PgCon 2020 Developer Unconference/Edge cases of synchronous replication in HA solutions
PGCon 2020 Developer Unconference session on - Edge Cases of Synchronous Replication=
Add link here
(Described later in the session)
We generate a commit log record and when a query is cancelled because of statement-timeout or CTRL-C, We then release all the locks and get out of the snapshot. Another query that comes and tries to read the data from the first cancelled query will see the changes from the query. However then you might failover to sync-standby that did not yet get that commit record.
Sync Rep Edge cases
- Sync rep allows many solutions to be built. Works correctly for insert/updates
- Issues with UPSERT(INSERT ON CONFLICT). Running UPSERT was cancelled during switchover, driver ran against failed primary node. Data was reported as committed. Thread in hackers was started.

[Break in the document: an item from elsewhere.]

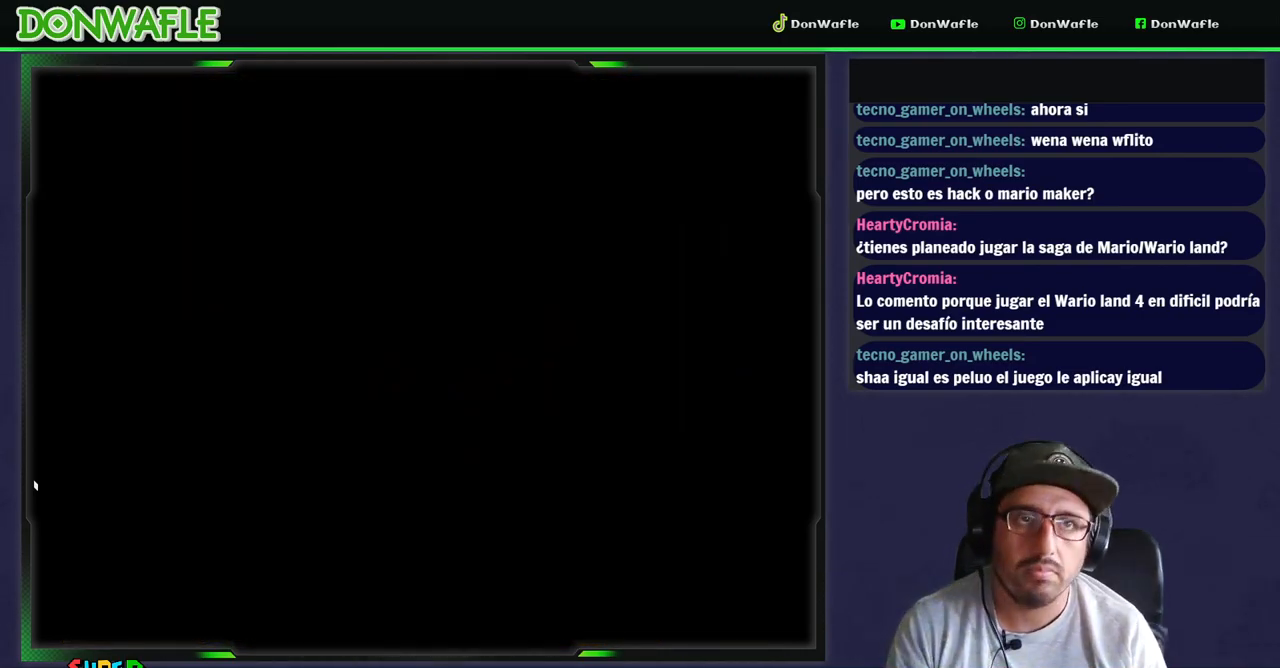
{"buttons": ["Y"], "events": []}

- Cancelling a query can leave locally committed changes that are not replicated to other nodes.
1. Client cancels query other queries can observe non replicated changes 2. Restart node and non replicated changes are observed by a query 3. Partially replicated changes can be observed by nodes without any failover
- We need more than 1 cancel message. First cancel, 'okay' second 'seriously cancel'
- When you cancel a query the data can be locally committed but not replicated to other sync replicas.
- You need to use 2PC to be absolutely sure to avoid this but the performance of this is not very good
- 2 cases. a) Client cancels query b) The connection looses connection. In case b the locks are maintained so this works much better.
- Other local transactions will see the results of the committed transaction before it is replicated. This is an undesirable property for some goals.
- You could hold back local snapshot generation so the new case is not complete for snapshot purposes until it has replicated.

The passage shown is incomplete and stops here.